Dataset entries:

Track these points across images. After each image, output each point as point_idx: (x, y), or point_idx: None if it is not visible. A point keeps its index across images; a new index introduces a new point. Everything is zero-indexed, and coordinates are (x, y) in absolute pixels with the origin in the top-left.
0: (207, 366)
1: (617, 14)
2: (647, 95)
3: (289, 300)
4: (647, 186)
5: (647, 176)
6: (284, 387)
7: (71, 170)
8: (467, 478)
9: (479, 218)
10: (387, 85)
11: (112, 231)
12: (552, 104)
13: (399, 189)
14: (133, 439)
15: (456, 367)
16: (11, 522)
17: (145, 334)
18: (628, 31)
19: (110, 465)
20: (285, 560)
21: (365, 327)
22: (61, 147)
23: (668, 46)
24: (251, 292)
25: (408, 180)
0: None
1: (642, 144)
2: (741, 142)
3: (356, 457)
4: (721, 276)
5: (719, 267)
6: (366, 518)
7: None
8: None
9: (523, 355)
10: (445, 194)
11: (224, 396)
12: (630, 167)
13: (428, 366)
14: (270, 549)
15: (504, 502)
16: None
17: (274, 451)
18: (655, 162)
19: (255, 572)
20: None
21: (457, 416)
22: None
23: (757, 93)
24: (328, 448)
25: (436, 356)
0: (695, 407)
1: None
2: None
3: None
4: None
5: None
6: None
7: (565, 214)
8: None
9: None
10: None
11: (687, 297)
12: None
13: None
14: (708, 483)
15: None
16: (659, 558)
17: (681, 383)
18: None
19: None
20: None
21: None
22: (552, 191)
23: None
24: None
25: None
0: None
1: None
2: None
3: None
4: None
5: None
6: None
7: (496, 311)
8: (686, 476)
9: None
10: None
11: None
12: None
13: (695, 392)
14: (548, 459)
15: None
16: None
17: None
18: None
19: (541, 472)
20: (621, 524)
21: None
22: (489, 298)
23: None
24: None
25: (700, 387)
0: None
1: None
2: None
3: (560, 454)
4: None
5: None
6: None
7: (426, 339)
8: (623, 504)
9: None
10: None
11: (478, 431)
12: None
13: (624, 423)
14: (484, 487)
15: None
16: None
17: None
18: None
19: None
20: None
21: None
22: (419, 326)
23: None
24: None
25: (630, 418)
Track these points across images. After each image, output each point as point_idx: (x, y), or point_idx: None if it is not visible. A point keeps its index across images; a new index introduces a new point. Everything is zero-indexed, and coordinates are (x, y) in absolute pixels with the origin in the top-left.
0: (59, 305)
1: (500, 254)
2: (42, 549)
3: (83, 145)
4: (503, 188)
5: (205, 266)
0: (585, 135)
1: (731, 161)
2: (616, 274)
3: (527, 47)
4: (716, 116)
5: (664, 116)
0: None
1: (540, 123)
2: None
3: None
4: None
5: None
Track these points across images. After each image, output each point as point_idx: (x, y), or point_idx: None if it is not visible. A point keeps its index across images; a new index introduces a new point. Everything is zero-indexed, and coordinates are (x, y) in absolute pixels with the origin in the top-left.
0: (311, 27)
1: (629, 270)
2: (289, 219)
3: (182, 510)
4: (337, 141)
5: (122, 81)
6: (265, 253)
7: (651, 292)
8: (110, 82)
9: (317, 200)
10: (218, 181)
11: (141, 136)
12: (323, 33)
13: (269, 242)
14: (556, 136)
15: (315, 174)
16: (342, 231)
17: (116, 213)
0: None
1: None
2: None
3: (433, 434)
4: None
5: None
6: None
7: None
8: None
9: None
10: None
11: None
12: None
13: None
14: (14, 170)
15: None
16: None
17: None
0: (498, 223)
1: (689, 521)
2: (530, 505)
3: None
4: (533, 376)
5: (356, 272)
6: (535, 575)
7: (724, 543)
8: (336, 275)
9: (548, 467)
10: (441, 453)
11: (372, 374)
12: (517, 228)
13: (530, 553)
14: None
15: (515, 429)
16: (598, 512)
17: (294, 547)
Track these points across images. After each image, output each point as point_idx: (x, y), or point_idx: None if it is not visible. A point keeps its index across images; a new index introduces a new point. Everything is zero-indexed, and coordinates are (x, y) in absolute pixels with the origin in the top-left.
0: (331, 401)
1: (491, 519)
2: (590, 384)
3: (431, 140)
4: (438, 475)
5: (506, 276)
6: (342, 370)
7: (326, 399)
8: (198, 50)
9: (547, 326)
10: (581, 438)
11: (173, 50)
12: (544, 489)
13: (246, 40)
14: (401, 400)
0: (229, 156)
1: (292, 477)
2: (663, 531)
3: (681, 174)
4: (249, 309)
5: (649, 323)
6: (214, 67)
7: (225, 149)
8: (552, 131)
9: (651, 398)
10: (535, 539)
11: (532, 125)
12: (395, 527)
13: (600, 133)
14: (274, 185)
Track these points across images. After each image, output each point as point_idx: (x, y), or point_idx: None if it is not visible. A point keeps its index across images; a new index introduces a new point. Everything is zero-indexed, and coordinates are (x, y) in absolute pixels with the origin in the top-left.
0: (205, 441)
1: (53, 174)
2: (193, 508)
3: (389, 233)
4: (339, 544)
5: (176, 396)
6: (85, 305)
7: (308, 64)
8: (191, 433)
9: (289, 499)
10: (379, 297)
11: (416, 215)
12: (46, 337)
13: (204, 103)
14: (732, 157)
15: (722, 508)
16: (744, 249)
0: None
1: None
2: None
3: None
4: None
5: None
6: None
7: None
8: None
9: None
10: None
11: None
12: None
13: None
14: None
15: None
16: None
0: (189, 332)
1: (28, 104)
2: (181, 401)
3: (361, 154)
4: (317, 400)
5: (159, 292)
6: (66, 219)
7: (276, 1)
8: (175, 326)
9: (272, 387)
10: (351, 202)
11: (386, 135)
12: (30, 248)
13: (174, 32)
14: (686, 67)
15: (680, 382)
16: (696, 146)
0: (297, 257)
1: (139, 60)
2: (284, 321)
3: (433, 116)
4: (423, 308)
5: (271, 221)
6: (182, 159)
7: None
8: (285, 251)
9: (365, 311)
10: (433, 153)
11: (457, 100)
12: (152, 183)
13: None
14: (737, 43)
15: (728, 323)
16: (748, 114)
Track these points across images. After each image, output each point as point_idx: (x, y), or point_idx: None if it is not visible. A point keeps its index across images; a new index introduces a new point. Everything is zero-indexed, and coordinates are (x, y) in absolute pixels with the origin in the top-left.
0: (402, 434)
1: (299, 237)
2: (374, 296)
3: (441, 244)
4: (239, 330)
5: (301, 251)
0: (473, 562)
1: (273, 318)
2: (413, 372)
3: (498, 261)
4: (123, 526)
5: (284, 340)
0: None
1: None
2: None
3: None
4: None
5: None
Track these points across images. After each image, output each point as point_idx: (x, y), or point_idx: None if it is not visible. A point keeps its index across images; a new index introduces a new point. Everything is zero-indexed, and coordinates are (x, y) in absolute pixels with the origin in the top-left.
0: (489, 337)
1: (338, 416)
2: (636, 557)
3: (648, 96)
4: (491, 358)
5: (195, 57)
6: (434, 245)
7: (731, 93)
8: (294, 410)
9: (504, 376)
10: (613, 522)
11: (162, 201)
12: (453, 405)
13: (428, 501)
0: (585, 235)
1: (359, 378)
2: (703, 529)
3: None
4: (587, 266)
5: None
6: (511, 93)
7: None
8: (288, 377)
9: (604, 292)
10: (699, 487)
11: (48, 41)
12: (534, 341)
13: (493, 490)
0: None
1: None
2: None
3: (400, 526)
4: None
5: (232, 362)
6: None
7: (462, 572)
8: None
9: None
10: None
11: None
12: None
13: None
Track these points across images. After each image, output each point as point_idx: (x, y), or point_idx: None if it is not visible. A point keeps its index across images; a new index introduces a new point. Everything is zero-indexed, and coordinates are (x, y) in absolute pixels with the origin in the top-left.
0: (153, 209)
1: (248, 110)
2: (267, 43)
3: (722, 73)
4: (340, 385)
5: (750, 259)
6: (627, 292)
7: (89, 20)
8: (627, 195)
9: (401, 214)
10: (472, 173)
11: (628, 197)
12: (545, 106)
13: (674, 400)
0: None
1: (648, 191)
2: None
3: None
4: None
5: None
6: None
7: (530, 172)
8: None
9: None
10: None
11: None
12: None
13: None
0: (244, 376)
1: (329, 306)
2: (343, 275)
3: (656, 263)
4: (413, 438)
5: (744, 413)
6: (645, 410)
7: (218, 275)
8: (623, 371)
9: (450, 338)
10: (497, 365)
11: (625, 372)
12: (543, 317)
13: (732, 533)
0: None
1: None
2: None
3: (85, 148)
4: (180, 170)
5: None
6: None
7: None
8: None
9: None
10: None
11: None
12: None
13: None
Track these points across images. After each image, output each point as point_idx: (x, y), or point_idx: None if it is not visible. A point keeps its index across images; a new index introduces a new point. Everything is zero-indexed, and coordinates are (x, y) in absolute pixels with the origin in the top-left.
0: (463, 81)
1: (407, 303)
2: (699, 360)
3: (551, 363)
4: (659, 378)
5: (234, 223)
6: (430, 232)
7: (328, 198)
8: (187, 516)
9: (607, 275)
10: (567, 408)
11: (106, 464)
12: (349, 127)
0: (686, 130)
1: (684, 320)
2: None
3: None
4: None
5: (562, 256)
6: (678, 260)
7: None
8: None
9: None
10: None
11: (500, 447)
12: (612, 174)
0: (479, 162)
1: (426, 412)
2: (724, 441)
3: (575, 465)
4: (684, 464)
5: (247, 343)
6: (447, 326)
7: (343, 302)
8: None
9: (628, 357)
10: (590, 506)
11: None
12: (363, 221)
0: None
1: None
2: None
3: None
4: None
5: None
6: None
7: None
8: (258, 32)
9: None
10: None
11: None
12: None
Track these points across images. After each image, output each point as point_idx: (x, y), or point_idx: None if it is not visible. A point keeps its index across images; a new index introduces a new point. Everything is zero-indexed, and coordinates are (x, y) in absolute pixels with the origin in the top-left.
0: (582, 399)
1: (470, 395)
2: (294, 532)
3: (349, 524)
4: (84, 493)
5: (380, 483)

• _Written task_
Output the lines from the start of the rows through the line containing "22: (61, 147)", both ends included and blank lines omitted, as a Markdown table with columns "Number" and "Row line".

• _Complete response_
| Number | Row line |
|---|---|
| 1 | Track these points across images. After each image, output each point as point_idx: (x, y), or point_idx: None if it is not visible. A point keeps its index across images; a new index introduces a new point. Everything is zero-indexed, and coordinates are (x, y) in absolute pixels with the origin in the top-left. |
| 2 | 0: (207, 366) |
| 3 | 1: (617, 14) |
| 4 | 2: (647, 95) |
| 5 | 3: (289, 300) |
| 6 | 4: (647, 186) |
| 7 | 5: (647, 176) |
| 8 | 6: (284, 387) |
| 9 | 7: (71, 170) |
| 10 | 8: (467, 478) |
| 11 | 9: (479, 218) |
| 12 | 10: (387, 85) |
| 13 | 11: (112, 231) |
| 14 | 12: (552, 104) |
| 15 | 13: (399, 189) |
| 16 | 14: (133, 439) |
| 17 | 15: (456, 367) |
| 18 | 16: (11, 522) |
| 19 | 17: (145, 334) |
| 20 | 18: (628, 31) |
| 21 | 19: (110, 465) |
| 22 | 20: (285, 560) |
| 23 | 21: (365, 327) |
| 24 | 22: (61, 147) |